Example: [1, 2, 3, 2, 4, 3, 5] → [2, 3]
Show Answer
FUNCTION find_duplicates(numbers)
INPUT: list of numbers
OUTPUT: list of numbers that appear more than once (each listed once)
SET seen TO empty set
SET duplicates TO empty set
FOR each number IN numbers
IF number IS IN seen
ADD number TO duplicates
ELSE
ADD number TO seen
ENDIF
ENDFOR
RETURN duplicates as a list
ENDFUNCTION
Python translation:
def find_duplicates(numbers):
seen = set()
duplicates = set()
for number in numbers:
if number in seen:
duplicates.add(number)
else:
seen.add(number)
return list(duplicates)
# Output:
print(find_duplicates([1, 2, 3, 2, 4, 3, 5])) # [2, 3] (order may vary)
print(find_duplicates([1, 1, 1])) # [1]
print(find_duplicates([1, 2, 3])) # []
Key insight: using two sets (seen and duplicates) is the correct state model. Using a single counter dict is also valid - the pseudocode would then be: SET counts TO empty dictionary, FOR each number: INCREMENT counts[number], FOR each key IN counts: IF counts[key] > 1: ADD to duplicates.

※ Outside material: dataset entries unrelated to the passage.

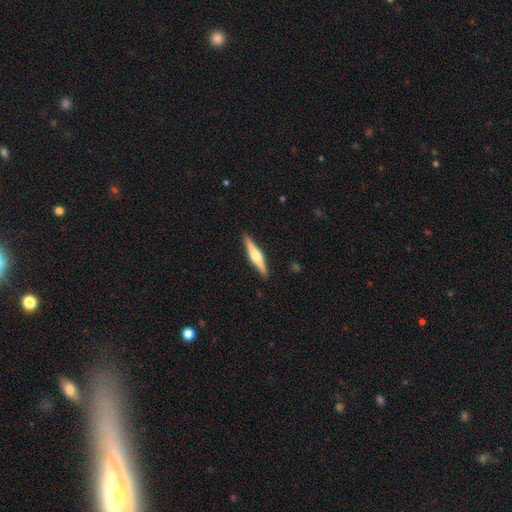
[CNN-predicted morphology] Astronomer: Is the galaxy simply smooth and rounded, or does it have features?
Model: featured or disk — 71%.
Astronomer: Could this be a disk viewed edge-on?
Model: yes — 98%.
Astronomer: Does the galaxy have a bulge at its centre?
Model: rounded — 93%.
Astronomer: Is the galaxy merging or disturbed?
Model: none — 91%.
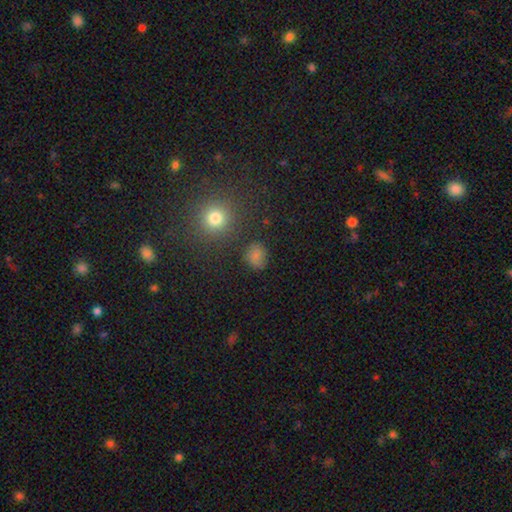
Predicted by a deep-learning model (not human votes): A smooth galaxy with no disk features (74%) that is round (75%). Merging: none (79%).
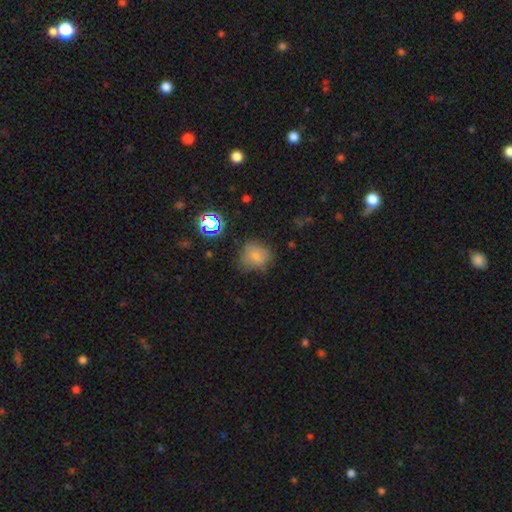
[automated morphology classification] type=smooth (70%); roundness=round (70%); merging=none (61%).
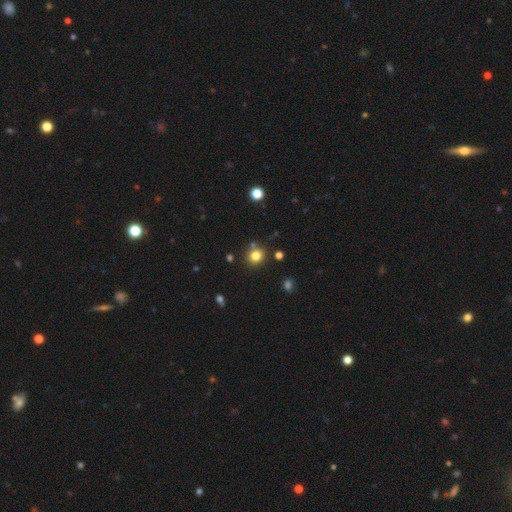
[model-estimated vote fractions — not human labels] Smooth or featured? smooth (80%)
How rounded? round (83%)
Merging? none (78%)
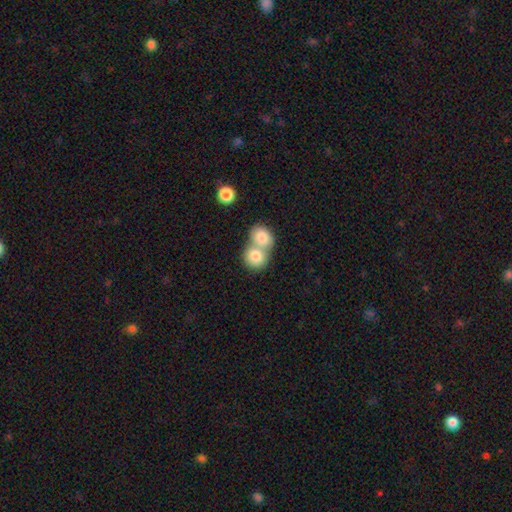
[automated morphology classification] Q: Smooth or featured?
A: smooth (80%); runner-up: featured or disk (13%)
Q: How rounded?
A: round (71%); runner-up: in between (28%)
Q: Merging?
A: merger (67%); runner-up: none (26%)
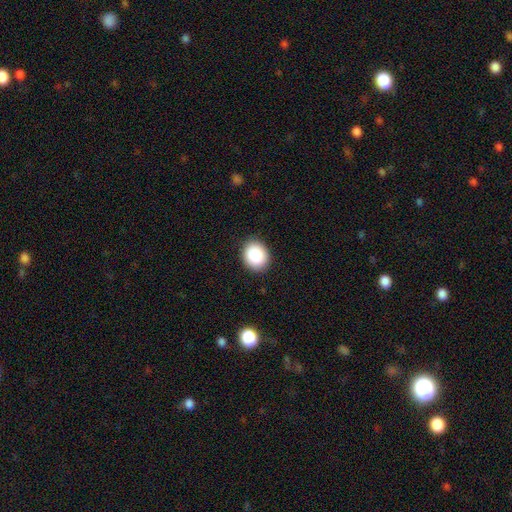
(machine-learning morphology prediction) A smooth galaxy with no disk features (88%) that is round (59%). Merging: none (90%).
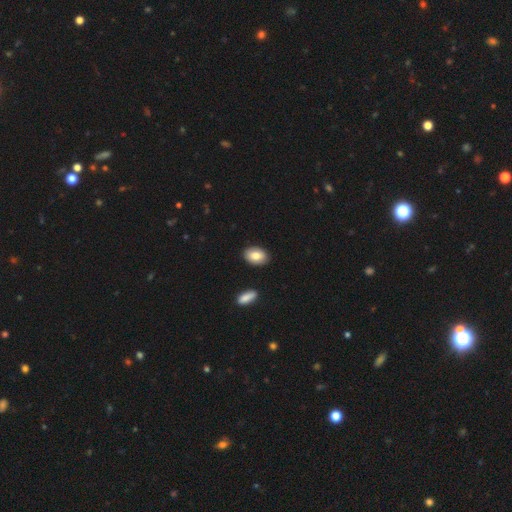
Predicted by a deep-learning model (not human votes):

Level 2 - Debug the Pseudocode
Problem: This pseudocode has a logic bug. Find it and fix it.
FUNCTION calculate_cart_total(cart)
SET total TO first_item.price ← initialized to first item
FOR each item IN cart
ADD item.price TO total
ENDFOR
RETURN total
ENDFUNCTION
Example run with cart = [{price: 10}, {price: 20}, {price: 30}]: the function returns 70 instead of the correct 60.
Show Answer
The Bug: total is initialized to first_item.price (the price of the first item). Then the FOR loop iterates over ALL items in the cart including the first item, which means the first item's price is counted twice: once during initialization and once during the loop iteration.
The Fix:
FUNCTION calculate_cart_total(cart)
SET total TO 0 ← initialize to zero, not to first item
FOR each item IN cart
ADD item.price TO total
ENDFOR
RETURN total
ENDFUNCTION
Python demonstration:
# Buggy version
def calculate_total_buggy(cart):
total = cart[0]["price"] # Bug: first item counted twice
for item in cart:
total += item["price"]
return total
# Fixed version
def calculate_total_fixed(cart):
total = 0 # Correct: initialize to zero
for item in cart:
total += item["price"]
return total
cart = [{"price": 10}, {"price": 20}, {"price": 30}]
print(calculate_total_buggy(cart)) # 70 (wrong - 10 counted twice)
print(calculate_total_fixed(cart)) # 60 (correct)
This is a state initialization bug. It is caught immediately when you write pseudocode because you are forced to explicitly write the initial value. In code, total = cart[0]["price"] looks plausible and linters will not flag it.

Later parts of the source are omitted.